Using Google’s own example above, medlineplus.gov used to get the traffic for the search query “Can you get medicine for someone at a pharmacy?”, but now hhs.gov gets that traffic. If medlineplus wanted to compete for that traffic, they should create a page specifically answering that question. Alternatively, in some cases, it may make the most sense to add that content to their existing page. Better yet, GoodRX.com, an online pharmacy comparison site, could go create this content better than hhs.gov did, probably outrank them, and get a ton of traffic from people who are purchasing prescriptions that don’t want to leave the house!

So, yeah. You can optimize for BERT. Essentially what I’m saying is by having the content on your site which answer’s people’s search queries, you’re optimizing for BERT.

Some people will say that isn’t optimizing for BERT. But, it is. Unless you create content for a living, or you’re infatuated with adding content to your company’s website from a subject matter expert, there’s almost no chance you’ll accidentally create the content needed to get traffic from natural language search queries. In all of my days of content consulting I’ve never once seen a site that can’t improve on their content creation. Just the words “create content for people” leaves most people scratching their heads.

BERT only impacts about 10% of searches.

According to Google, approximately 10% of searches use conversational queries. Indeed, many searches are simply for “pizza” or “coffee” when someone is hungry or seeking some caffeine.

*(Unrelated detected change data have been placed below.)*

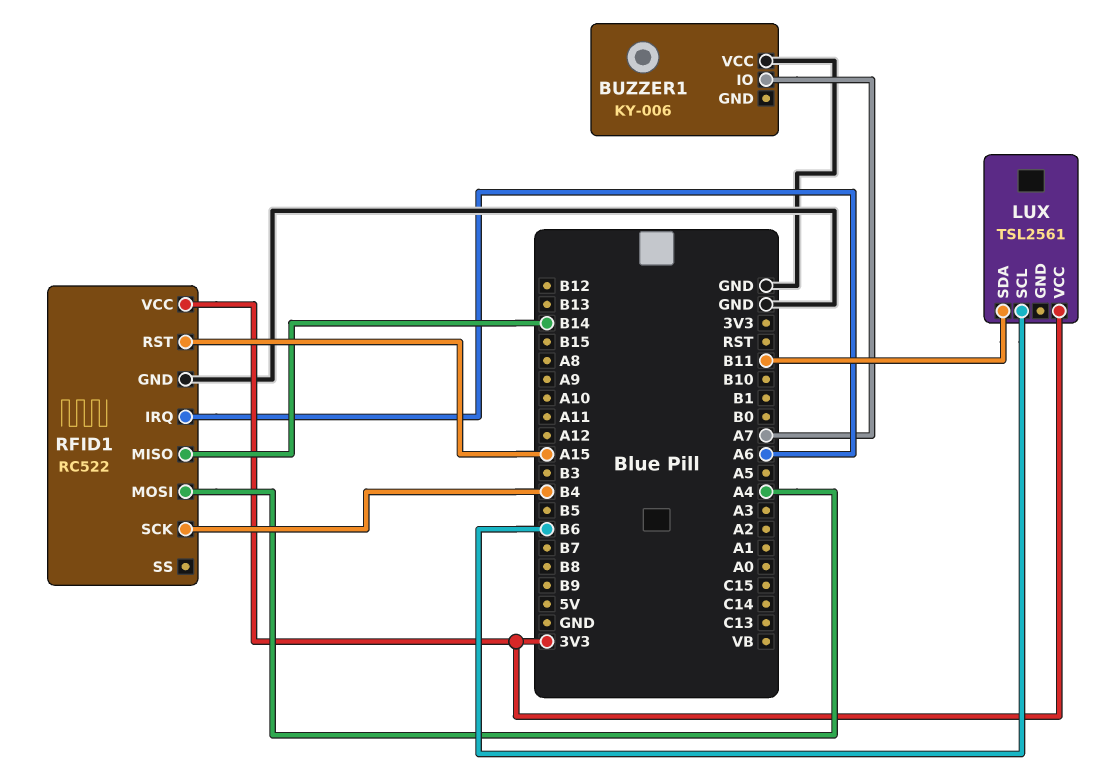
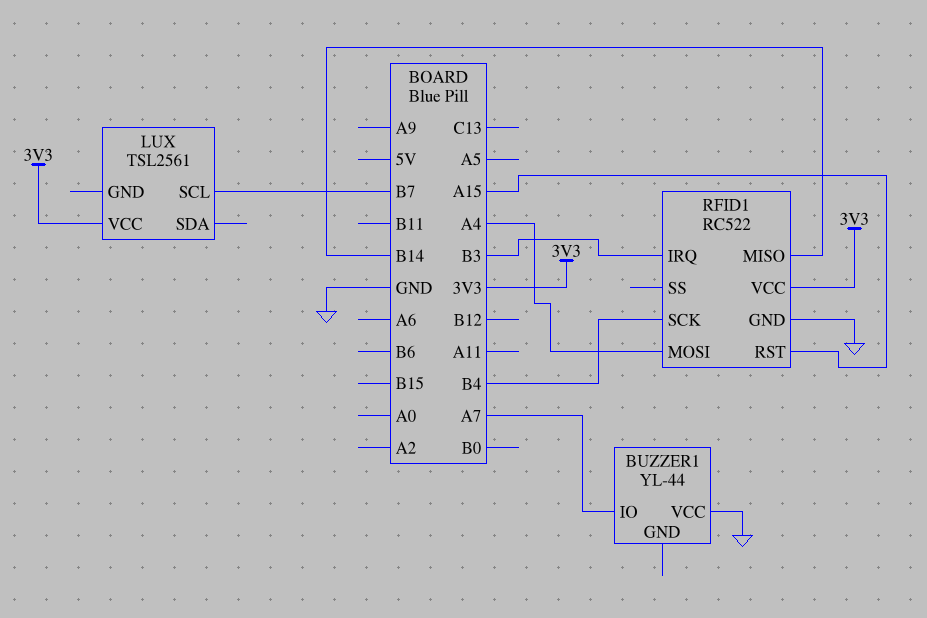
BUZZER1: KY-006 -> YL-44
LUX pin SCL: B6 -> B7
LUX pin SDA: B11 -> none
RFID1 pin IRQ: A6 -> B3

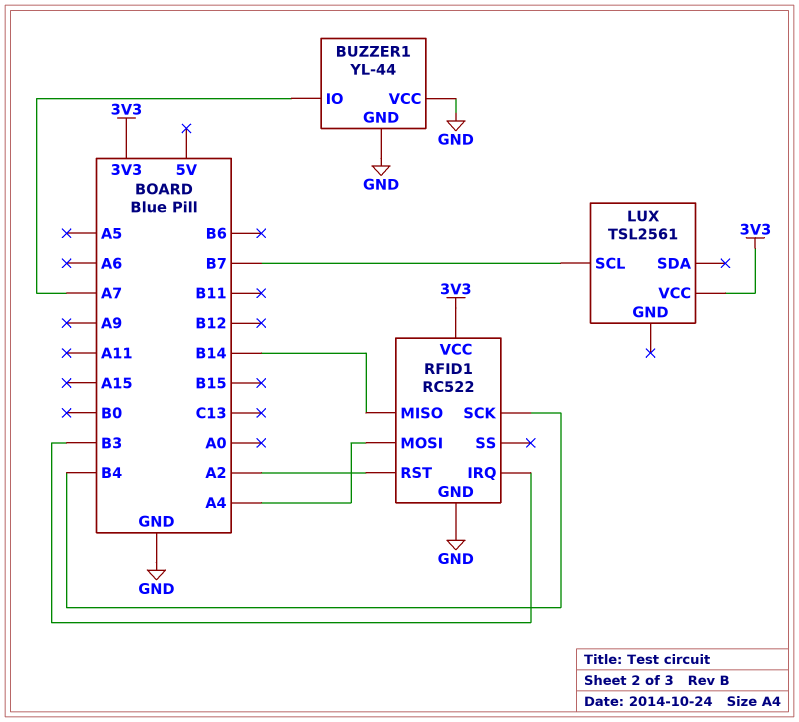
BUZZER1 pin GND: none -> GND
RFID1 pin RST: A15 -> A2

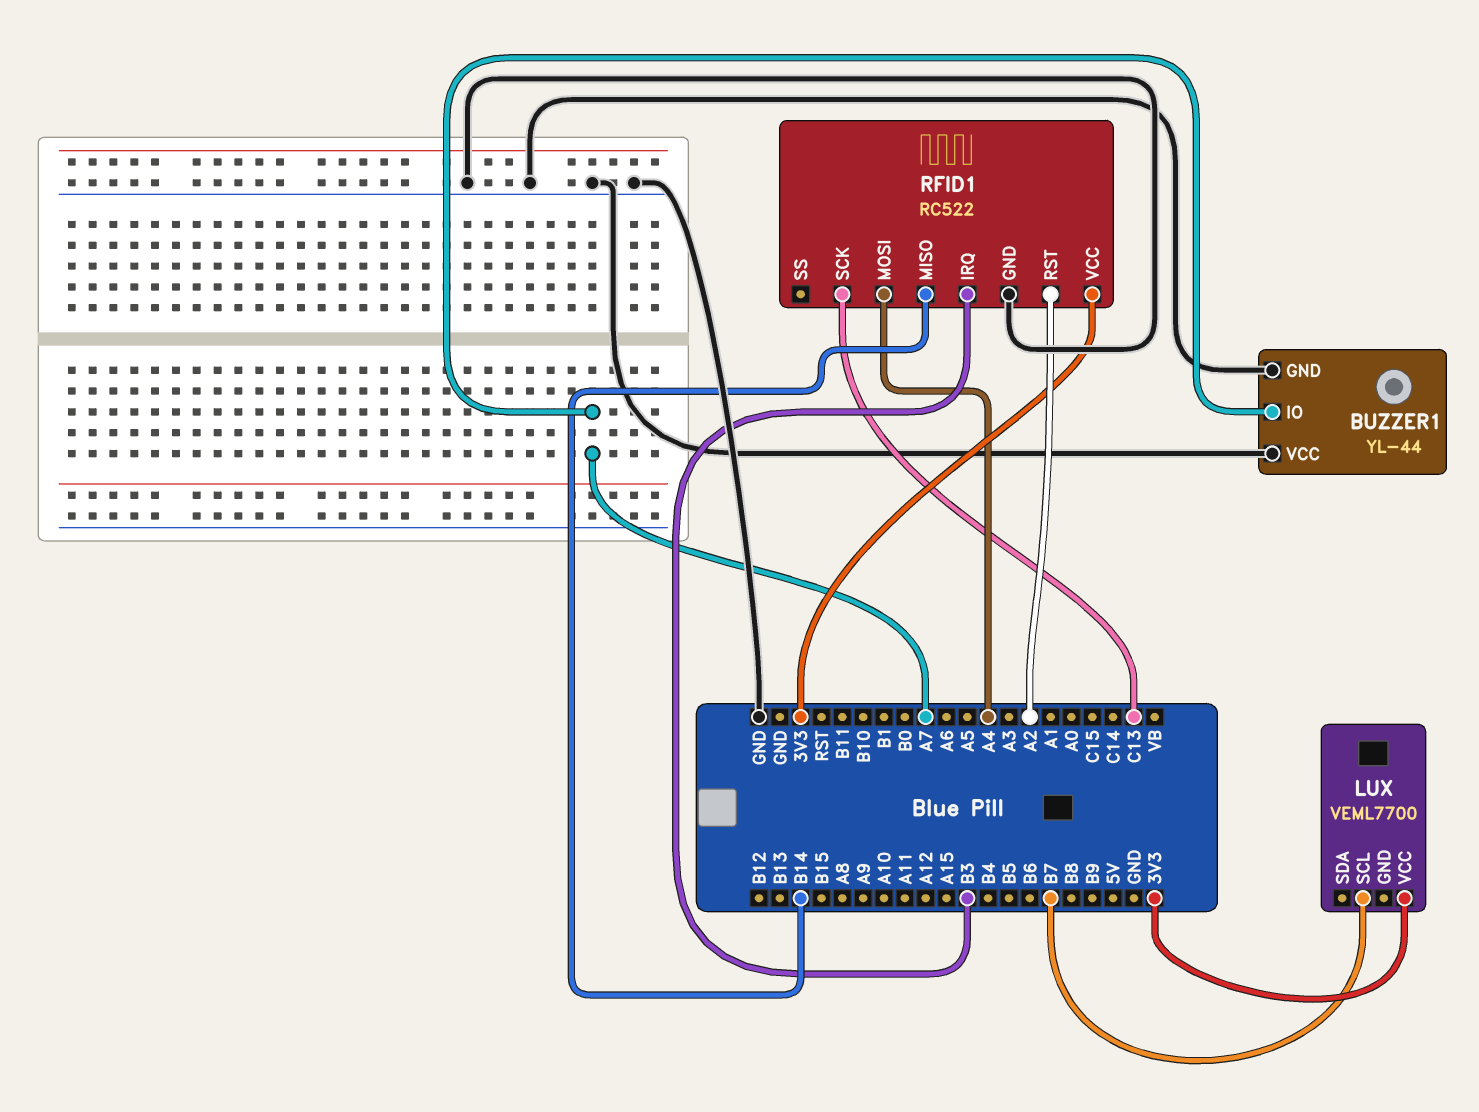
LUX: TSL2561 -> VEML7700
RFID1 pin SCK: B4 -> C13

Google’s Pandu Nayak put it very well in the announcement:

When people like you or I come to Search, we aren’t always quite sure about the best way to formulate a query. We might not know the right words to use, or how to spell something, because often times, we come to Search looking to learn–we don’t necessarily have the knowledge to begin with.

Additional reading:

If you’d like to read more about Natural Language Processing (NLP), BERT and machine learning, you may enjoy these articles:

Recap:

What this means for people using Google: You can now search google using more normal language and Google is going to understand you better.

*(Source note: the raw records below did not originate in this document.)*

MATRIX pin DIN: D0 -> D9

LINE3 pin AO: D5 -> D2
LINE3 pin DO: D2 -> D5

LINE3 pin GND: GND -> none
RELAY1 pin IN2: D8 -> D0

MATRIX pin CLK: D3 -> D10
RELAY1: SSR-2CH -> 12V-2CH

What this means for webmasters: Google is understanding the context of people’s search queries better. Keep creating and ranking content and structuring it well.

Len
1 Comment
  1. Almost 1-month passed for BERT update but I am still seeing fluctuation in ranking for one of my websites. Initially, 2 weeks’ keywords are fluctuating and ranking dropped suddenly. Even I got an error on the search console of Schema. Now it’s improving from the last 10 days along with fluctuation.